In 1912, the Judicial Committee of the Privy Council held that it was within the power of Parliament to bestow the Supreme Court of Canada with this advisory jurisdiction (Reference re: references (1912) 3 D.L.R. 509,  A.C. 571 (P.C.)).
The Supreme Court of Canada has also confirmed the advisory nature of the answers it provides to reference questions, while recognizing that they will be treated as authoritative (Reference re Code of Civil Procedure (Que.), art. 35, 2021 SCC 27, at para. 152):
Notwithstanding their advisory — and therefore, in principle, non‑binding — nature, opinions given in references are in practice treated as judicial decisions and are followed by other courts ...
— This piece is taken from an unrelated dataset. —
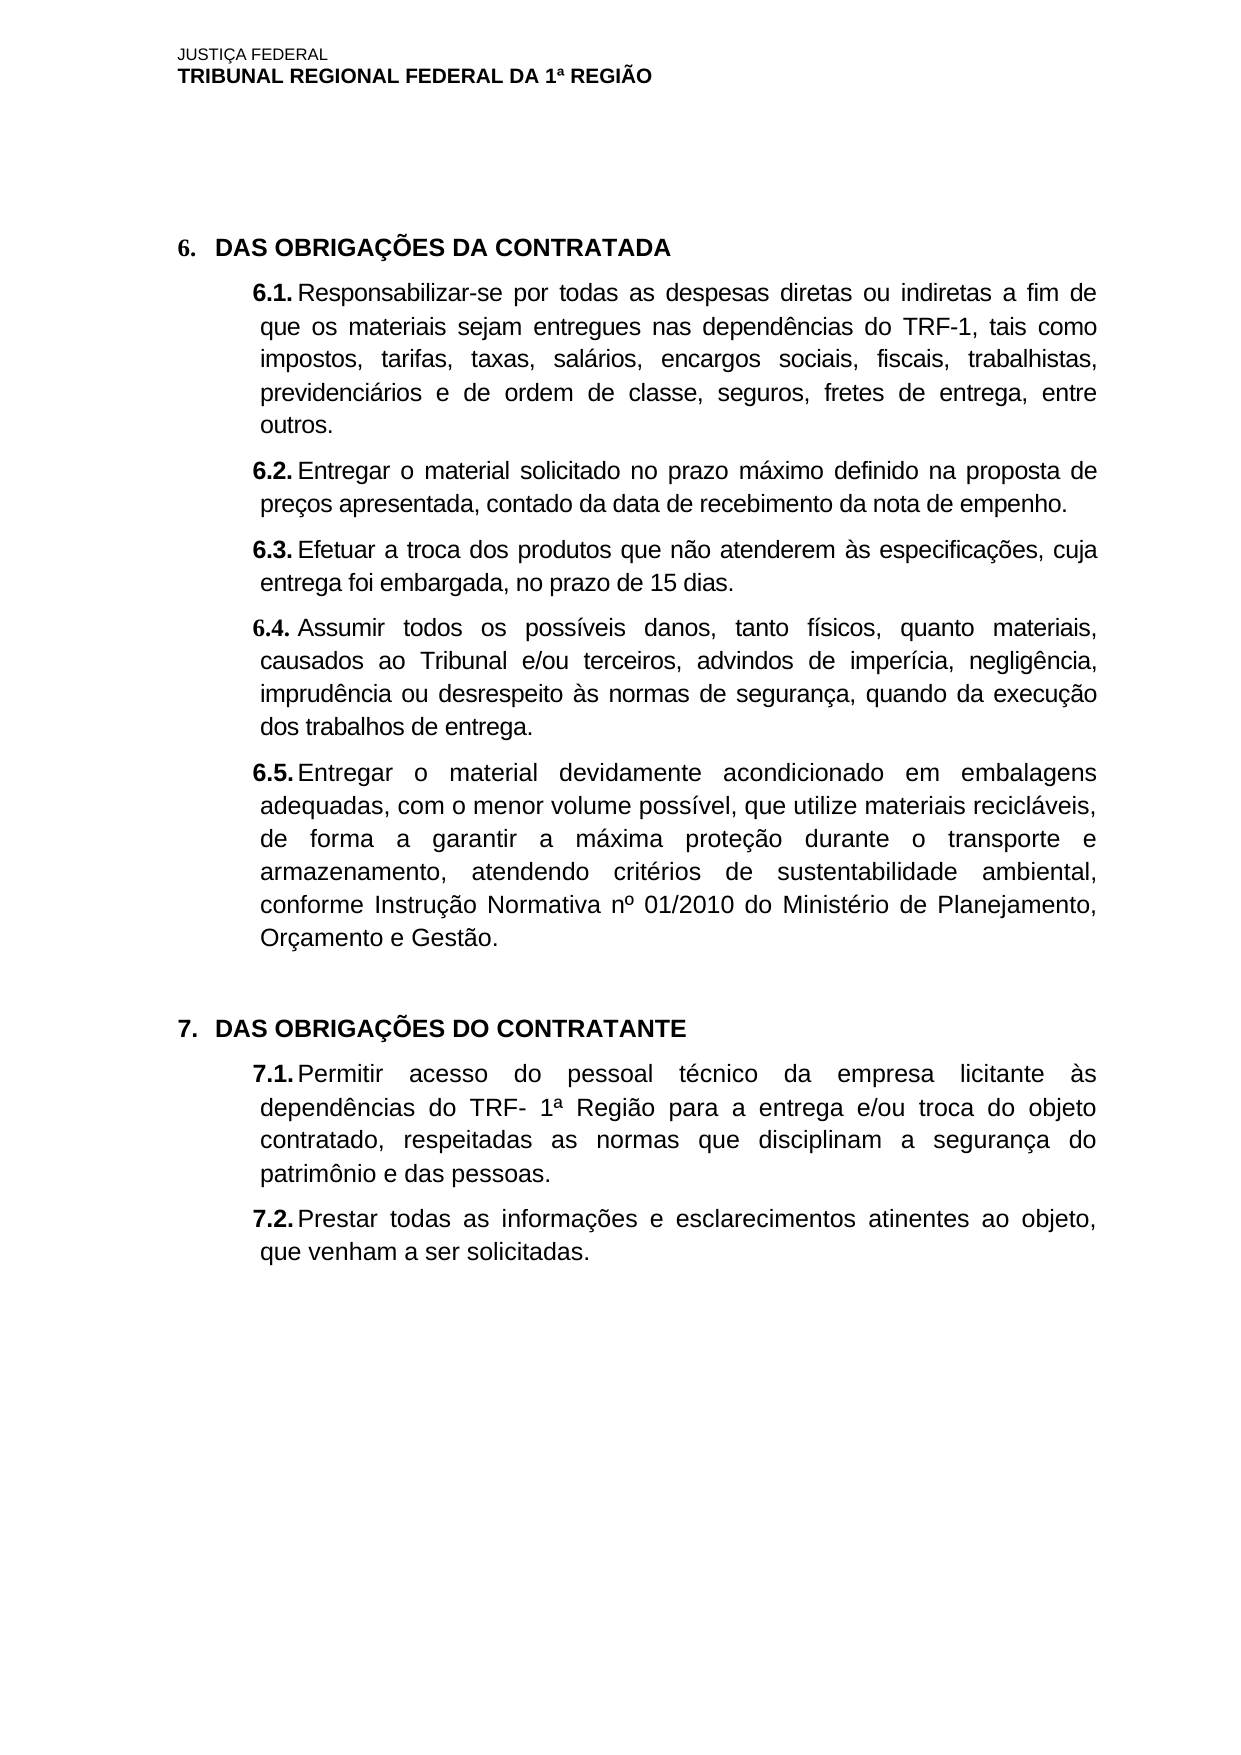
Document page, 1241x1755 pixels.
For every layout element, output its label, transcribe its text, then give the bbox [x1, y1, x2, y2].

As @Jen said in her answer, this is not a common law restriction. Rather, the most famous use of this is the United States, another Common Law country, but this is a result of the interpretation of the Constitution, specifically Article III section 2 which states that:
The judicial Power shall extend to all Cases, in Law and Equity, arising under this Constitution, the Laws of the United States, and Treaties made, or which shall be made, under their Authority;—to all Cases affecting Ambassadors, other public ministers and Consuls;—to all Cases of admiralty and maritime Jurisdiction;—to Controversies to which the United States shall be a Party;—to Controversies between two or more States;—between a State and Citizens of another State;—between Citizens of different States;—between Citizens of the same State claiming Lands under Grants of different States, and between a State, or the Citizens thereof, and foreign States, Citizens or Subjects.
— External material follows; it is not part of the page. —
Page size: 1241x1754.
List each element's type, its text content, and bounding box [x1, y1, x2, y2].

The general interpretation is that U.S. courts may not issue advisory notifications or hearing cases that are "unripe" which means no controversy exists, or it is moot or resolved through other means (this is why a lot of Lawsuits don't make it to court. Most parties resolve the dispute quietly out of court.). It is worth mentioning that mootness can have an exception if the issue is capable of being repeated but resolved before courts have a chance to hear the case (For example, in cases dealing with abortion legislation where the plaintiff is a woman who's termination of a pregnancy may be affected, the case can still be heard despite the outcome of said pregnancy likely resolving before the outcome of the court case is decided (A court case resolving in less than 9 months of time is a very fast moving case.).
As such, this is not a feature of all Judiciaries that use Common Law structures. It just so happens that American Media tends to produce legal dramas based on American Courts (because no duh) and is widely consumed the world over.
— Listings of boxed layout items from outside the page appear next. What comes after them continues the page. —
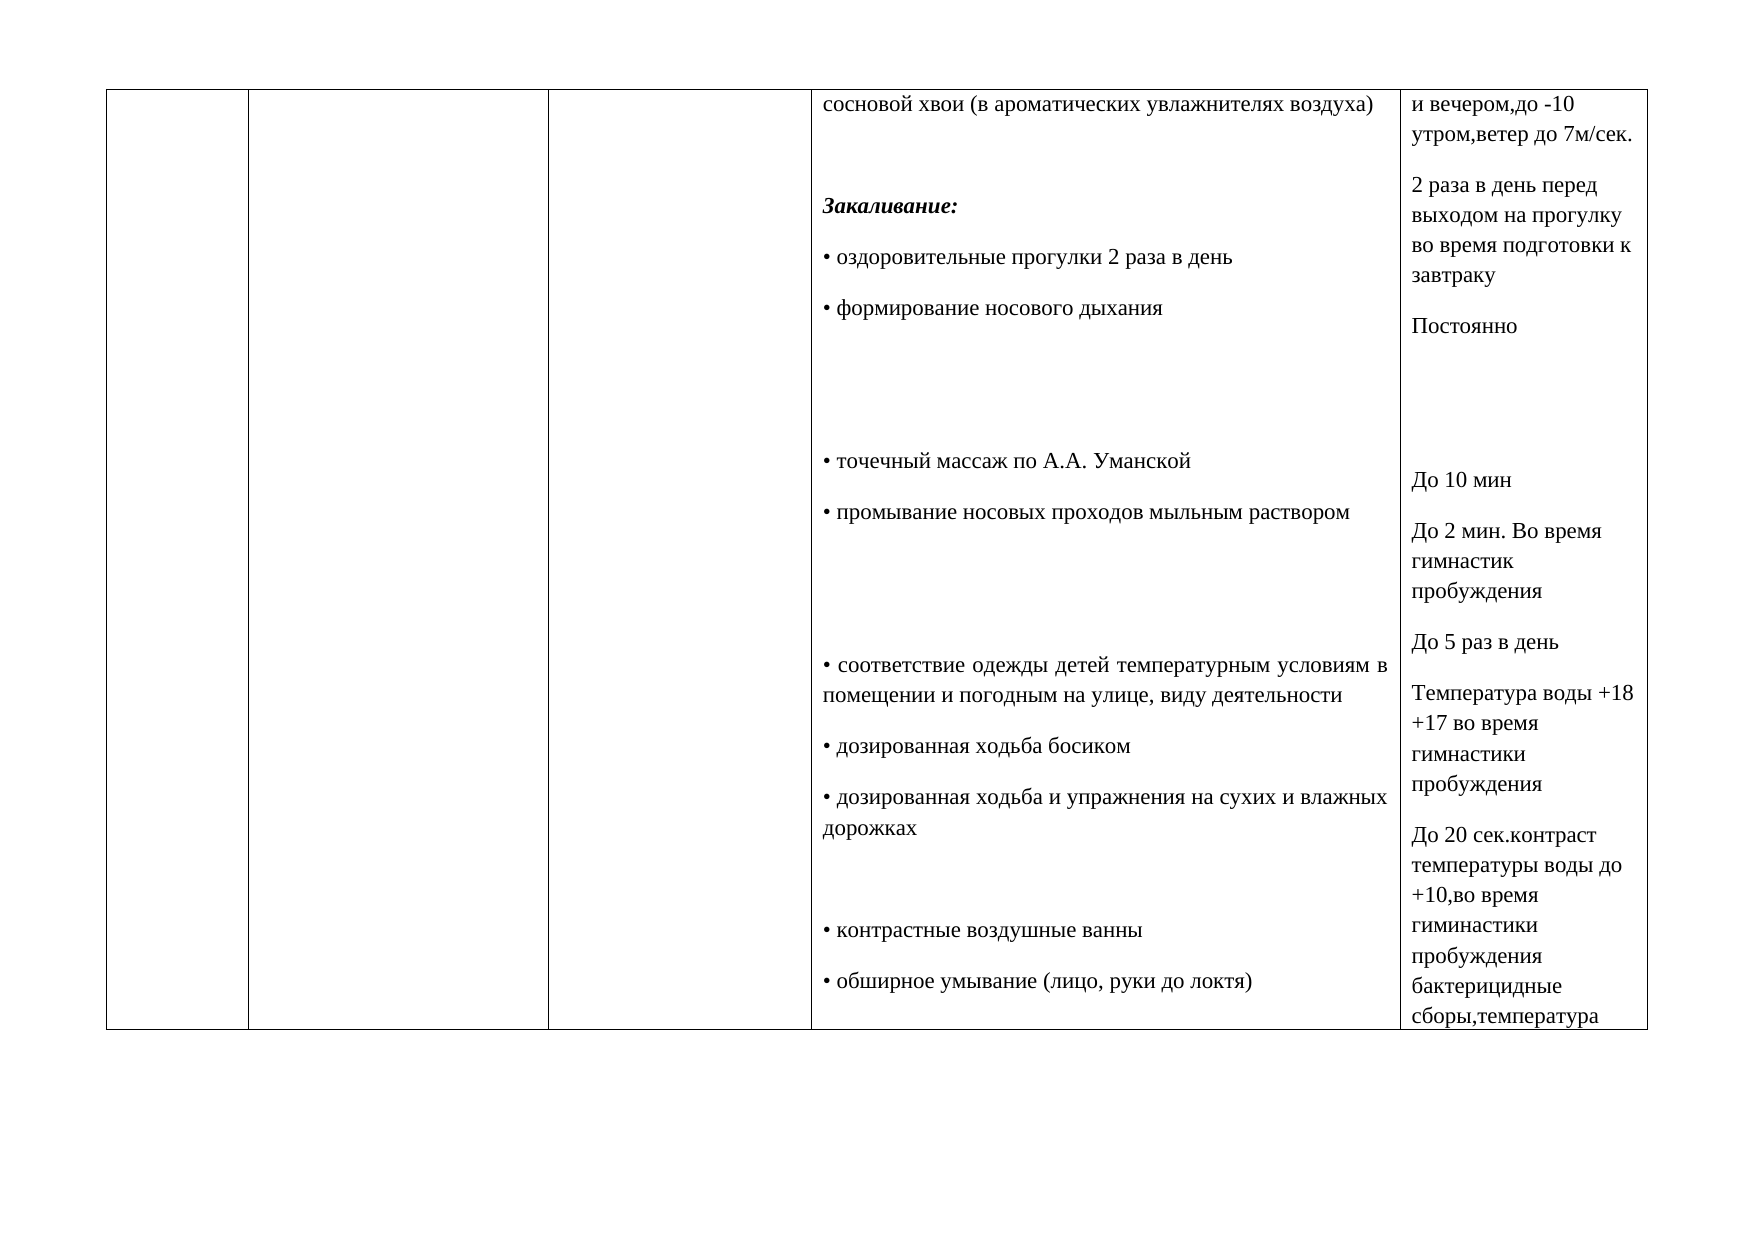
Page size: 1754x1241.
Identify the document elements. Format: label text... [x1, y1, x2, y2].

table_cell и вечером,до -10 утром,ветер до 7м/сек. 2 раза в день перед выходом на прогулку во время подготовки к завтраку Постоянно До 10 мин До 2 мин. Во время гимнастик пробуждения До 5 раз в день Температура воды +18 +17 во время гимнастики пробуждения До 20 сек.контраст температуры воды до +10,во время гиминастики пробуждения бактерицидные сборы,температура [1401, 90, 1647, 1028]
table_cell [249, 90, 548, 1028]
table_cell сосновой хвои (в ароматических увлажнителях воздуха) Закаливание: • оздоровительные прогулки 2 раза в день • формирование носового дыхания • точечный массаж по А.А. Уманской • промывание носовых проходов мыльным раствором • соответствие одежды детей температурным условиям в помещении и погодным на улице, виду деятельности • дозированная ходьба босиком • дозированная ходьба и упражнения на сухих и влажных дорожках • контрастные воздушные ванны • обширное умывание (лицо, руки до локтя) [812, 90, 1400, 1028]
table_cell [549, 90, 811, 1028]
table_cell [107, 90, 248, 1028]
Although South Africa has a mixed legal system I do personally think it very much operates under common law principles.
The constitutional court acknowledges four main ways in which cases come before it.
- As the result of an appeal from a judgment of the High Court or the Supreme Court of Appeal:
- As a direct application to the court
- As result of a lower court deeming laws unconstitutional and that judgment requiring review by a higher authority.
- As a piece of legislation asked for review by parliament.
As it stands in the USA the legal system is already under great pressure. To allow every piece of legislation, that congress is considering, that is even remotely controversial to be allowed a constitutional review would put an unreasonable burden on an already strained justice system.
It is worth noting that although SCOTUS is the highest authority on constitutional matters in the USA it is not the only one.
All courts have the ability to deem laws unconstitutional, as it is in there power to do. Constitutional matters are decided many times more often than what the hundred odd constitutional cases that SCOTUS hears a year may make you think.